Assim foi com o ponto facultativo e mais ainda com sua origem a doutrina positivista, outra excrescência que criou sólidas raízes em nossa terra. Basta dizer que o positivismo esteve por trás da proclamação da República, dos tempos de Getúlio Vargas e dos governos militares. Todos esses movimentos vinculados às ideias autoritárias de Augusto Comte (1798 –1857), pensador francês criador do positivismo e notório desequilibrado mental.

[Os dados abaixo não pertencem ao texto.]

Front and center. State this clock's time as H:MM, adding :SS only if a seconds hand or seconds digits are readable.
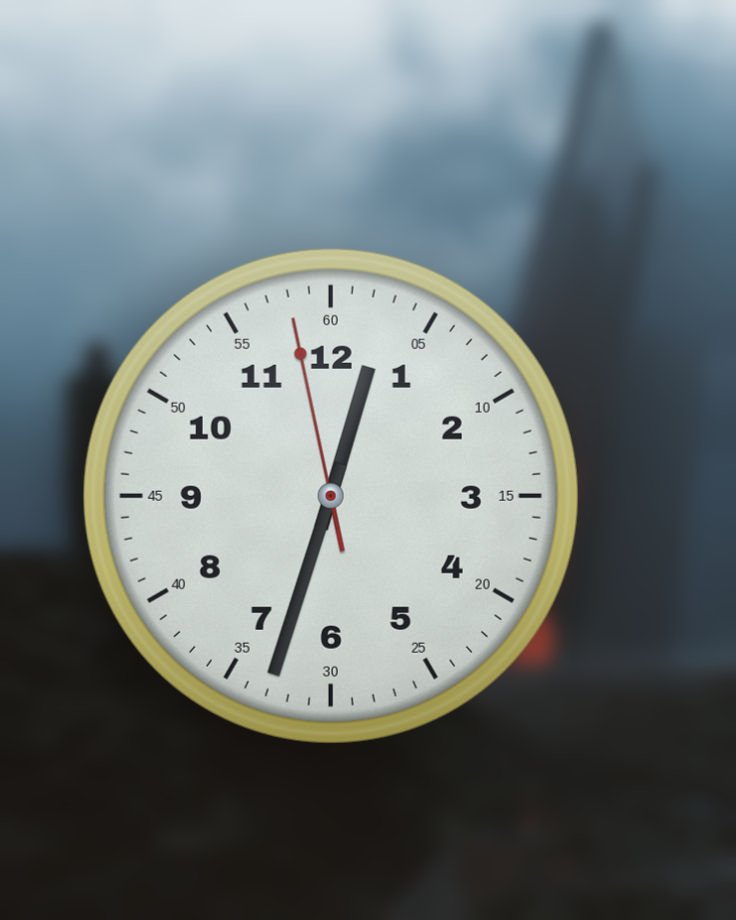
12:32:58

Ludwig Von Mises em seu tratado Ação Humana dizia que Comte se considerava o supremo legislador universal, mas podia ser desculpado, já que era louco, no sentido mesmo com que a patologia emprega esse vocábulo. Mas como desculpar seus seguidores? E eles foram muitos no Brasil.
Quem revelou as origens do ponto facultativo foi Jorge Americano em sua obra São Paulo Naquele Tempo. Sob forte influência positivista a República, de 1889, havia cindido a ligação entre Igreja e Estado. Por essa razão as repartições públicas e escolas não preservavam os dias santificados, desrespeitando o mandamento da Igreja Católica, que determina guardar domingos e dias santos. Os funcionários públicos sofriam descontos nos vencimentos se faltassem na sexta-feira da Paixão e no dia de Natal, e os professores eram avisados de que o não comparecimento constituiria falta grave, por impedir de terem aula os alunos que aparecessem. Compareciam alguns, mas muito poucos. No governo Rodrigues Alves (1902 – 1906) entrou em ação o espírito conciliador brasileiro para solucionar a controvérsia. Nascia o ponto facultativo. Mas era facultativo só para os porteiros das repartições. Se eles não fossem, os funcionários públicos eram impedidos de assinar o ponto, porque a repartição estaria fechada. Assim a ausência ao trabalho foi estendida a todos. Jamais qualquer porteiro compareceu às repartições, naquelas datas e nenhum funcionário reclamou, administrativa ou judicialmente. O único protesto foi da Igreja Positivista do Brasil. Foi assim que nasceu essa risível extravagância, tipicamente brasileira, que até hoje conturba a rotina do país, reduzindo-lhe a produtividade da economia e, portanto, prejudicando a vida de todos. Houaiss define esdrúxulo como “fora dos padrões comuns e que causa espanto ou riso; esquisito, extravagante, excêntrico”. Assim foi o Positivismo: esdrúxulo, mas ao mesmo tempo intolerante, tirânico, antinatural e antidemocrático. E só vingou no Brasil, dominando-o por quase todos os anos 1900. Legou-nos ainda seu modo de pensar autoritário, difuso, muito sutil e pouco visível, que permeia toda a ação do poder público no país.
*Ney Carvalho é escritor e historiador.